Dataset extract ▸

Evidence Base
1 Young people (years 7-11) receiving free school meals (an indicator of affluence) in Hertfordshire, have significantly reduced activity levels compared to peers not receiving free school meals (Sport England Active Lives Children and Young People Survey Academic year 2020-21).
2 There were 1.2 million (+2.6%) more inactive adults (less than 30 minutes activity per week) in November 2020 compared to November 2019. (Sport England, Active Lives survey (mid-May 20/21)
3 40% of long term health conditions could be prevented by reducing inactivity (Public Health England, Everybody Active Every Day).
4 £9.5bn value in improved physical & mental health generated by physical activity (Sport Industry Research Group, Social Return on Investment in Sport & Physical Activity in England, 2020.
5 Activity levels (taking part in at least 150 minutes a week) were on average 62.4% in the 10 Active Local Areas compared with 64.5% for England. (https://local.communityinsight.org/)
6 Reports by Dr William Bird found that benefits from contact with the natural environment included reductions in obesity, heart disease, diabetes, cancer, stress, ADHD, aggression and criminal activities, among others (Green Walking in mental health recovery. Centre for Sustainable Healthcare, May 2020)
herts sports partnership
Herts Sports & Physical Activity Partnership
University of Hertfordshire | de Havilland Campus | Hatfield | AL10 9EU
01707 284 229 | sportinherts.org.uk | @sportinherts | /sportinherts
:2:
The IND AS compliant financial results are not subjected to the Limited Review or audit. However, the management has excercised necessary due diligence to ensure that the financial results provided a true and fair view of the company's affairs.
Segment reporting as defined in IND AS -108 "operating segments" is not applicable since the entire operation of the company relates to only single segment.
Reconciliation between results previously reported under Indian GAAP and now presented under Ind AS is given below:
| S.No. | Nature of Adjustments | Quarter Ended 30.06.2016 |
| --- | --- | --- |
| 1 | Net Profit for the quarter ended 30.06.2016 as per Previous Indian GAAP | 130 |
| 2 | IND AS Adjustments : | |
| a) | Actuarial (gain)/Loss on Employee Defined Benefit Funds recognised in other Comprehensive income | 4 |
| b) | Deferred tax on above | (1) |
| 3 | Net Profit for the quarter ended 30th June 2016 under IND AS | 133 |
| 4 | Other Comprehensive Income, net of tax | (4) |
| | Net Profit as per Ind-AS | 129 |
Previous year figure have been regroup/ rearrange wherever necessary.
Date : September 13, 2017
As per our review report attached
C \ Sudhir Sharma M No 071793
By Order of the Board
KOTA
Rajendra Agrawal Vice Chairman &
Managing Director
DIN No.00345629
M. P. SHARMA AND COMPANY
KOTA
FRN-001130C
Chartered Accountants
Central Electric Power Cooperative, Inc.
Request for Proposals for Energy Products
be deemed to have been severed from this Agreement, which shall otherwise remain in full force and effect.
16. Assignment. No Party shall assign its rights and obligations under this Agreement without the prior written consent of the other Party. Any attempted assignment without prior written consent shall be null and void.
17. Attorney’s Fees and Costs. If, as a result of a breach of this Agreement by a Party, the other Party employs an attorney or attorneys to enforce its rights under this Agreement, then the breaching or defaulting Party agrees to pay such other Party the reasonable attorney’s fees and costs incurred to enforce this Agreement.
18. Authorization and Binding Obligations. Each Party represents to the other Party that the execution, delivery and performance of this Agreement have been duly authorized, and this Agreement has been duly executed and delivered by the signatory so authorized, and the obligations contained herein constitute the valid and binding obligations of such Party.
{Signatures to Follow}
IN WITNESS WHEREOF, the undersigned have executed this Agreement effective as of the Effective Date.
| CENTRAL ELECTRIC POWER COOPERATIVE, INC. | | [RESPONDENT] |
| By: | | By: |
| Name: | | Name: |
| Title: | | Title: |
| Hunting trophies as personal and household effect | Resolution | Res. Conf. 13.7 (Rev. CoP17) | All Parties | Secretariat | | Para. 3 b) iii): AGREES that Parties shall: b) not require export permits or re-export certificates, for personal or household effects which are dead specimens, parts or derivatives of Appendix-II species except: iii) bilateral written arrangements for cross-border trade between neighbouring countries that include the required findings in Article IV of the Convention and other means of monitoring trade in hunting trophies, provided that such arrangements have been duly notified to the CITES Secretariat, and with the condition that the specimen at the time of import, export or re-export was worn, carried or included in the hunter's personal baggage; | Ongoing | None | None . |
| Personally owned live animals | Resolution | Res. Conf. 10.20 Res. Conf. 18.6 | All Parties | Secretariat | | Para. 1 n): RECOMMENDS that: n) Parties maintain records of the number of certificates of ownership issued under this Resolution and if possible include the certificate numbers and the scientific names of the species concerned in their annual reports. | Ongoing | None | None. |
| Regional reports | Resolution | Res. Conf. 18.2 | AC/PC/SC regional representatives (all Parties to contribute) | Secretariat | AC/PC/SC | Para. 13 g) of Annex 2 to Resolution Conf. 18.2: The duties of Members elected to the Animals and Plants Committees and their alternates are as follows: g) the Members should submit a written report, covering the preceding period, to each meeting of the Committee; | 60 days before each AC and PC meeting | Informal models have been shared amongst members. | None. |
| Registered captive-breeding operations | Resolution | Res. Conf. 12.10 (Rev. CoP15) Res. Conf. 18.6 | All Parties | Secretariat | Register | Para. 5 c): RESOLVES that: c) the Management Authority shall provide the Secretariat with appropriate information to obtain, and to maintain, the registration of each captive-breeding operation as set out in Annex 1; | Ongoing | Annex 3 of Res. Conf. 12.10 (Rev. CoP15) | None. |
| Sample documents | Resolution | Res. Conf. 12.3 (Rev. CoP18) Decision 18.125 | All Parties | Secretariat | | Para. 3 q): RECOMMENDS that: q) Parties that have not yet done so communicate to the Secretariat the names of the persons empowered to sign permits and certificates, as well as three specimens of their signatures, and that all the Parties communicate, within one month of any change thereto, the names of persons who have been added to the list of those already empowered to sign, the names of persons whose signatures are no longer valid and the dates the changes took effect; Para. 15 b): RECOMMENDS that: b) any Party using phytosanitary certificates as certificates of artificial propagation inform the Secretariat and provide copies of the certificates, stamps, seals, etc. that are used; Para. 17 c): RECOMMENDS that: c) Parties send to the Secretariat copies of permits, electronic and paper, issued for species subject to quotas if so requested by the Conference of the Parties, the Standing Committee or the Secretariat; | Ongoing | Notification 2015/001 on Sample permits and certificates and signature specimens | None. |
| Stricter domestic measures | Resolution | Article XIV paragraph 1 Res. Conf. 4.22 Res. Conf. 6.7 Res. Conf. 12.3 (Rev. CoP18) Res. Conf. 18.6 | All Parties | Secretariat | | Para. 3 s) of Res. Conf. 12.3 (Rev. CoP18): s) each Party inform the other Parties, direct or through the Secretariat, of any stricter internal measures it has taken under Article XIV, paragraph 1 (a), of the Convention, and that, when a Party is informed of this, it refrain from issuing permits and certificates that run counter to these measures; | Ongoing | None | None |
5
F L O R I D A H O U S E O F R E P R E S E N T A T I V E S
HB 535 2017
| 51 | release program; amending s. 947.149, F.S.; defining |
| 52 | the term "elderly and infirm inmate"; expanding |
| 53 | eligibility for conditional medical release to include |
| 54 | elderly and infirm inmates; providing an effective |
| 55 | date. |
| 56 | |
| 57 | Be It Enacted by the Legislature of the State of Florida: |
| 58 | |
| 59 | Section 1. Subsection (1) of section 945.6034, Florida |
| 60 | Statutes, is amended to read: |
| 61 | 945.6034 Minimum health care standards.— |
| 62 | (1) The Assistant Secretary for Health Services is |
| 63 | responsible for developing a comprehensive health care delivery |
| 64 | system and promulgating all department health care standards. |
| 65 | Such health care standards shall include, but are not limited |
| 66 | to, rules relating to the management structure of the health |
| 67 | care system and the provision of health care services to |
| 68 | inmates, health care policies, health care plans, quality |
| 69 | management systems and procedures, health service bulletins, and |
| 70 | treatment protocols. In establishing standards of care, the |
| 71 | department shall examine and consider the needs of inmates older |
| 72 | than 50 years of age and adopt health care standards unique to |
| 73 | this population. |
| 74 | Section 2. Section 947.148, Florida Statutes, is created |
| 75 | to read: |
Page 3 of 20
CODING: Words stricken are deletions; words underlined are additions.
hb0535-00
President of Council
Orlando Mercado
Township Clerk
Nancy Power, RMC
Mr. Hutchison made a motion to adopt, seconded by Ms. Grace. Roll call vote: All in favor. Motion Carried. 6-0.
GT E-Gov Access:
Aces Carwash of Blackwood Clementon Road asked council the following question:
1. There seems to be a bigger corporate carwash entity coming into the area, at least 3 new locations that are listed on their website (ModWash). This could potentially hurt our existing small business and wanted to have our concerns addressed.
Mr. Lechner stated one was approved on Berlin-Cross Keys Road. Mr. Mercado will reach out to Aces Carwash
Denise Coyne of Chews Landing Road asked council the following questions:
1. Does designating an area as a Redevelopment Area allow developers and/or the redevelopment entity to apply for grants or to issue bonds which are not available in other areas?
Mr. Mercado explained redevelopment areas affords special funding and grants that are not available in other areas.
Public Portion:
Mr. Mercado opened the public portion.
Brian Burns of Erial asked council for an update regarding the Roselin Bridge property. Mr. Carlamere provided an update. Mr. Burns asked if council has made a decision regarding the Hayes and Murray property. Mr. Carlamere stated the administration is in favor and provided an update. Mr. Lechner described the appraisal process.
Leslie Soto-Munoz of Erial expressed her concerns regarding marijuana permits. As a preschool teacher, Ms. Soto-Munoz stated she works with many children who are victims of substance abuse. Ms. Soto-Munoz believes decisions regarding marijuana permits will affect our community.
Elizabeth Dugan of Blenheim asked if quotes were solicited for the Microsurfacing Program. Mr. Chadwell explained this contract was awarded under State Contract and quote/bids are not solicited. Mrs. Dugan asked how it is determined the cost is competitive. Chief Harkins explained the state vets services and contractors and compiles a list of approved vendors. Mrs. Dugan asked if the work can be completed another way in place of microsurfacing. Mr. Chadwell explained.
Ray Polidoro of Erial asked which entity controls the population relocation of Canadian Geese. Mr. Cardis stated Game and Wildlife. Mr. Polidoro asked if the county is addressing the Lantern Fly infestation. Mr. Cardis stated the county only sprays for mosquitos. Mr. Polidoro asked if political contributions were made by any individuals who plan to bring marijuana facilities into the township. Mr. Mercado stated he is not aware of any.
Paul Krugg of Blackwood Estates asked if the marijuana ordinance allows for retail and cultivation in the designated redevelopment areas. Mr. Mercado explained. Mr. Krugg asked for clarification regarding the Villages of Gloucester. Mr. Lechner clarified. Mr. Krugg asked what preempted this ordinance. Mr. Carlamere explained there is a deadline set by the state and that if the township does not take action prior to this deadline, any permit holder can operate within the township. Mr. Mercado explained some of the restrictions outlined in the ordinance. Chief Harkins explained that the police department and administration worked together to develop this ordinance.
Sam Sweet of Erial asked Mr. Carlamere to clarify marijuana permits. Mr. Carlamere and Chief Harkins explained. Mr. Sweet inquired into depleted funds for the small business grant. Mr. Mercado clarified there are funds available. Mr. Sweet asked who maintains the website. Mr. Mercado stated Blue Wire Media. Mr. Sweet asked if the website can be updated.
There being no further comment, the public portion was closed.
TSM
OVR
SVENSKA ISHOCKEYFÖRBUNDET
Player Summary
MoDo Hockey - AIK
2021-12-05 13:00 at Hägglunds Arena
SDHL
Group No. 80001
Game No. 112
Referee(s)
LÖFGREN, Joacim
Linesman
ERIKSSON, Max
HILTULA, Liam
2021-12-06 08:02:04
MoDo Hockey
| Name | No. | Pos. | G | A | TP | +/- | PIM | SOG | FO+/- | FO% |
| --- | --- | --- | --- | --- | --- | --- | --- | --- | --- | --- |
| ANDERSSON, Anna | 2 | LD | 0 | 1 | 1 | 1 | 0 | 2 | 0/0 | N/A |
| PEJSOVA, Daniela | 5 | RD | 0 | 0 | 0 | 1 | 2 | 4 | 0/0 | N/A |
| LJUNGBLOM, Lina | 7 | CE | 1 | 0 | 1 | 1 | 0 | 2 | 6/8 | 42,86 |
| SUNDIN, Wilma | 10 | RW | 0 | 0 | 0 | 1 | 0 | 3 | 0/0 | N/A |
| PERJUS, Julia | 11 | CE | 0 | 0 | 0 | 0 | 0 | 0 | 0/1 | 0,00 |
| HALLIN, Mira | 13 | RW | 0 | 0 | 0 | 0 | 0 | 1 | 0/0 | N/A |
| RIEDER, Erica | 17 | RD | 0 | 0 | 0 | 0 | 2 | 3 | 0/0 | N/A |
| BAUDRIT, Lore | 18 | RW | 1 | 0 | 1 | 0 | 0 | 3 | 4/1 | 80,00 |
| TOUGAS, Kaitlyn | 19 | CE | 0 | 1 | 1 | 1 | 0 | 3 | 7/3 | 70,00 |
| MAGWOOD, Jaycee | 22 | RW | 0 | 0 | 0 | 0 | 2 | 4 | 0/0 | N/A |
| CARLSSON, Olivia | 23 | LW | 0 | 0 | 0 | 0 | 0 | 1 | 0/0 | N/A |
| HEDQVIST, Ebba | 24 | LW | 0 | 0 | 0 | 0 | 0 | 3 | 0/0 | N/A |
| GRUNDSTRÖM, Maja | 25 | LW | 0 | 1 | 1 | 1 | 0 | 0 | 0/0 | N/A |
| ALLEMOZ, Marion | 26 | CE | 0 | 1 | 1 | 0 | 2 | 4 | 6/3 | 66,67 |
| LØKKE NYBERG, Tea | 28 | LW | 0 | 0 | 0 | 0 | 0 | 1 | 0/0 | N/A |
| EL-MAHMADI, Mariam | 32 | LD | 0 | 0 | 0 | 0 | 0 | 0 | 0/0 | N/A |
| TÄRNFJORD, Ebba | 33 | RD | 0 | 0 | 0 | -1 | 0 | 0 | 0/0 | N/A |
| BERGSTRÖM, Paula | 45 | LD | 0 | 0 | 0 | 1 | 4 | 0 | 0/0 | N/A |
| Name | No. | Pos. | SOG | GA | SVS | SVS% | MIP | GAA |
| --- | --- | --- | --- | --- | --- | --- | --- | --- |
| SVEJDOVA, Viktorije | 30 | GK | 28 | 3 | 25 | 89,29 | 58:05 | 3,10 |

Requirement ▸
Repeat exactly the lines above from the one with "2 | 0/0 | N/A |" up to and including the one with "0/1 | 0,00 |". No other line belongs in the reply.

Result ▸
| ANDERSSON, Anna | 2 | LD | 0 | 1 | 1 | 1 | 0 | 2 | 0/0 | N/A |
| PEJSOVA, Daniela | 5 | RD | 0 | 0 | 0 | 1 | 2 | 4 | 0/0 | N/A |
| LJUNGBLOM, Lina | 7 | CE | 1 | 0 | 1 | 1 | 0 | 2 | 6/8 | 42,86 |
| SUNDIN, Wilma | 10 | RW | 0 | 0 | 0 | 1 | 0 | 3 | 0/0 | N/A |
| PERJUS, Julia | 11 | CE | 0 | 0 | 0 | 0 | 0 | 0 | 0/1 | 0,00 |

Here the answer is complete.